In a special operation, agents of the Honduran Special Operations Command and the Honduran National Police’s National Anti-Drug Police Directorate captured Herlinda Bobadilla, alias La Chinda, accused of leading a narcotrafficking cartel in the Caribbean coast of Honduras with her sons, the National Police said.
According to the police report, authorities captured alias La Chinda in a jungle area of the municipality of Limón, Colón department. On May 15, Honduran Nacional Police Director Gustavo Sánchez said that one of her sons, Tito Montes Bobadilla, died during the confrontation. Juan Carlos Montes Bobadilla, another of Herlinda Bobadilla’s sons, remains at large.
“The Montes narcotrafficking organization supplies, imports, transports, and distributes drugs, and launders illicit narcotics proceeds through Central America, Mexico, and the United States,” Ned Prize, the U.S. Department of State spokesperson, said in an early May statement.

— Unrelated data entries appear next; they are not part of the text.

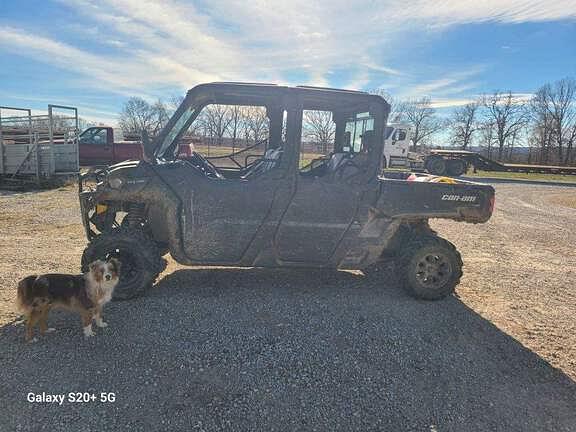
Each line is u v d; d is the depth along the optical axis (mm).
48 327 3367
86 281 3182
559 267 5871
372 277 4961
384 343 3338
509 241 7512
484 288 4844
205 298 4082
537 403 2674
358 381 2801
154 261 3920
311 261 4121
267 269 5094
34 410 2365
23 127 14008
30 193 11125
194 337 3281
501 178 23516
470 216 4191
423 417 2477
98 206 4012
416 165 24172
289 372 2859
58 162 13562
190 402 2496
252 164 4738
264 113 4672
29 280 3096
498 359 3201
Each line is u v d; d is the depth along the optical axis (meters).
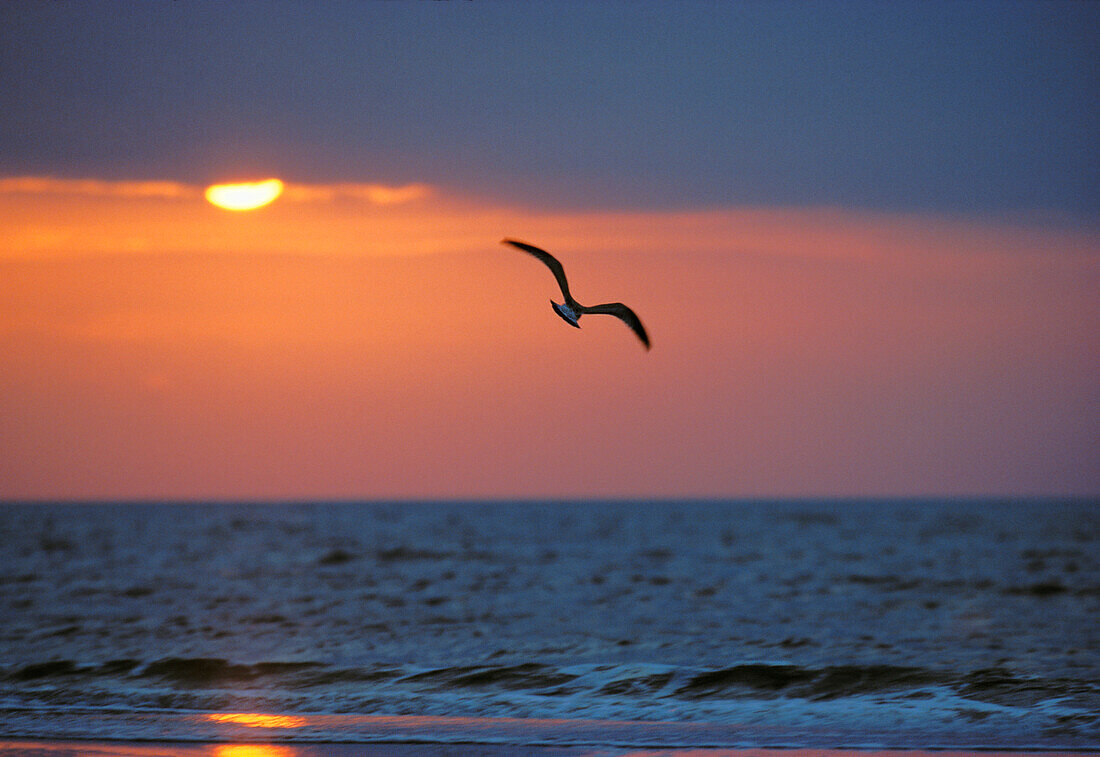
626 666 97.06
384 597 168.62
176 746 72.88
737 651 110.81
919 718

Under its Narcotics Reward Program, the U.S. Department of State offered a reward of up to $5 million in exchange for information leading to the arrest or conviction of the leaders of this criminal group. The reward supported the U.S. government’s efforts to combat the destabilizing effects of transnational criminal groups in Central America.

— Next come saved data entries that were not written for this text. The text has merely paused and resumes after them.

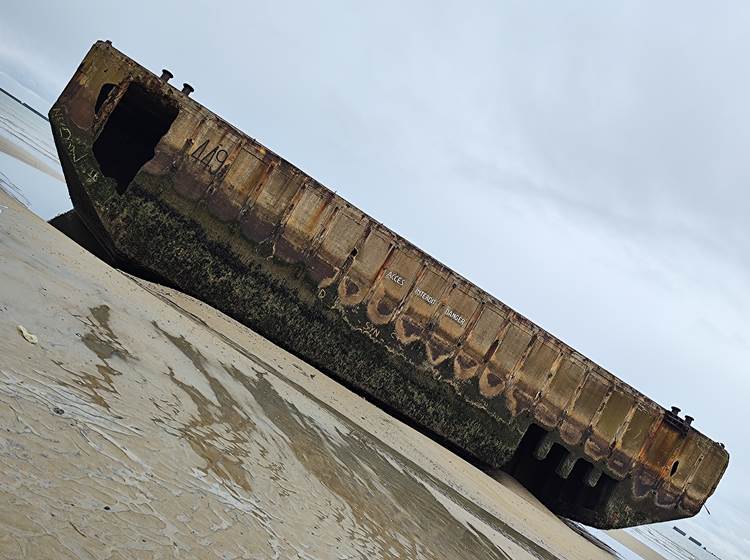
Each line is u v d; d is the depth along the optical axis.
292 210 19.39
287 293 19.45
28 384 5.59
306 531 6.48
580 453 21.31
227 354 12.88
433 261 20.36
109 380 6.94
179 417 7.23
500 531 13.40
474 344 20.59
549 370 21.06
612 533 36.28
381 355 20.05
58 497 4.23
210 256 18.94
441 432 20.53
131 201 18.30
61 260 11.22
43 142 61.66
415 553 8.23
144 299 12.95
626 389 21.53
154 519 4.73
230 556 4.90
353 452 11.51
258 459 7.66
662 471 21.73
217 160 18.86
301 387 15.05
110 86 18.23
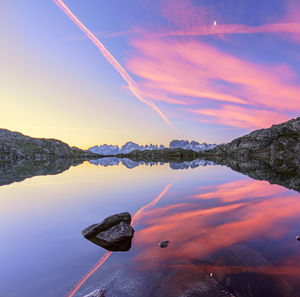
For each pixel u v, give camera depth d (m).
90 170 57.81
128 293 5.85
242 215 13.23
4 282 6.52
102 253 8.57
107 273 6.98
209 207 15.55
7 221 13.08
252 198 18.31
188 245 8.91
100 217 13.84
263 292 5.62
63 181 32.78
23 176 41.03
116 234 10.08
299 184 26.02
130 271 7.05
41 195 21.36
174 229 11.04
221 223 11.74
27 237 10.48
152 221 12.58
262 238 9.41
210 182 29.53
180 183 29.06
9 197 20.41
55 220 13.26
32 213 14.84
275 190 22.08
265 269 6.78
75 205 17.12
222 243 8.96
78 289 6.13
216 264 7.22
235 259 7.52
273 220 12.07
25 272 7.13
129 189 24.77
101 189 24.91
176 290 5.89
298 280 6.11
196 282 6.22
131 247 9.03
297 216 12.80
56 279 6.68
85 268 7.37
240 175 38.81
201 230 10.71
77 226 12.13
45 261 7.95
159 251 8.50
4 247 9.27
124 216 12.40
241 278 6.33
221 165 77.38
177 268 7.12
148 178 36.38
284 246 8.51
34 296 5.81
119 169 61.38
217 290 5.81
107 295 5.79
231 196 19.38
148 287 6.11
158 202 17.67
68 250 8.94
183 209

According to the U.S. Department of State, the leadership roles in the organization of Bobadilla and her sons grew since the 2019 arrest and subsequent extradition to the United States of Herlinda Bobadilla’s third son, Noe Montes Bobadilla, who is currently serving a 37-year prison sentence for narcotrafficking.

“The ties she has with her family group do not ensure that they have supremacy over the criminal group. Whoever tries to replace her may or may not be a family member, may or may not be someone close to her,” Misael Rivas Soriano, a Salvadoran security analyst and former dean of the New University San Salvador’s School of Law and Social Sciences, told Diálogo. “They know now that their operation is compromised to the core and they will make changes; I don’t doubt that security agencies, both in the United States and in Honduras, will be prepared for that.”

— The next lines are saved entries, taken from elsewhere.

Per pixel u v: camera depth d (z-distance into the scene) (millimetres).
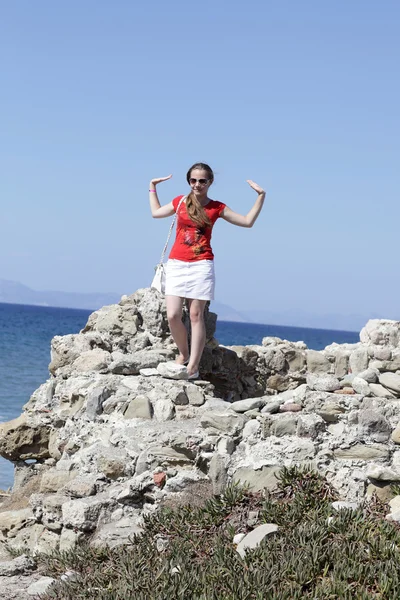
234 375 9812
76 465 7910
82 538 6961
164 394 8234
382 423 7047
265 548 5418
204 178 8289
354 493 6766
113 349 9703
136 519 7062
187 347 8859
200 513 6398
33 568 6590
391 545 5266
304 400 7375
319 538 5430
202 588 4992
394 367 9320
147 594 5020
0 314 129250
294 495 6418
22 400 23016
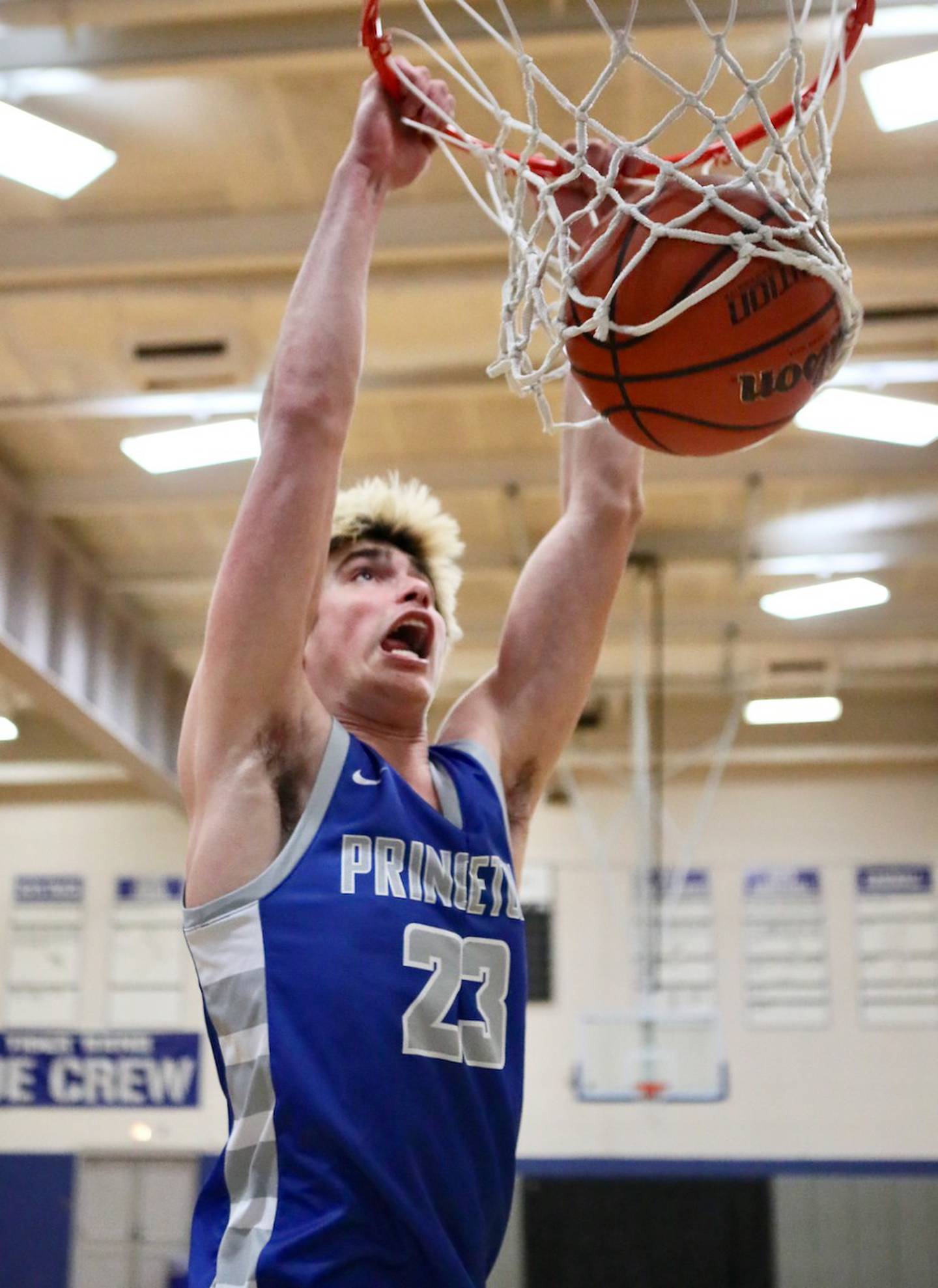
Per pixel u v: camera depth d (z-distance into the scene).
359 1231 1.58
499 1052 1.78
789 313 1.83
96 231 6.36
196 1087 12.43
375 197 1.99
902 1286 8.84
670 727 12.69
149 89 5.50
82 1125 12.40
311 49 5.20
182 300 6.68
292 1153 1.60
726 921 12.48
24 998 12.70
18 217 6.36
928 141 5.88
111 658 10.11
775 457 8.27
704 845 12.65
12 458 8.44
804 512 9.26
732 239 1.80
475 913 1.82
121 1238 9.97
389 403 7.84
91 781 13.09
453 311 6.80
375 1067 1.64
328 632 2.04
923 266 6.39
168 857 12.94
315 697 1.83
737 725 12.59
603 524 2.22
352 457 8.49
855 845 12.59
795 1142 11.92
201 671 1.85
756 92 1.93
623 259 1.85
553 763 2.15
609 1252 8.91
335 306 1.87
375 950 1.70
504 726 2.11
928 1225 8.93
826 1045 12.16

The Montes Bobadilla extended their operations in the Colón department of the Caribbean coast, an important stopover for cocaine moving through Central America, as it is a “well-established route for cocaine transported by sea, air, and land,” InSight Crime, an organization that studies organized crime in Latin America and the Caribbean, said.
According to Dr. Gustavo Duncan, a professor in the Department of Government and Political Science at EAFIT University in Medellín, Colombia, and a narcotrafficking expert, Honduras continues to be an important transit point for narcotrafficking from Colombia.
“The cartels in Colombia today are very different […]; what we find are private armies located in drug production zones, peripheral areas where there is control of crops, laboratories, and exit routes,” Duncan told Diálogo. “This is part of the dynamic of the Colombian conflict in which the State has been recovering territorial control, so that those who control narcotrafficking can only have influence in remote areas, because the State has strengthened its enforcement capacity.”
Herlinda Bobadilla remains under arrest, while the Honduran government moves forward with extradition proceedings to the United States.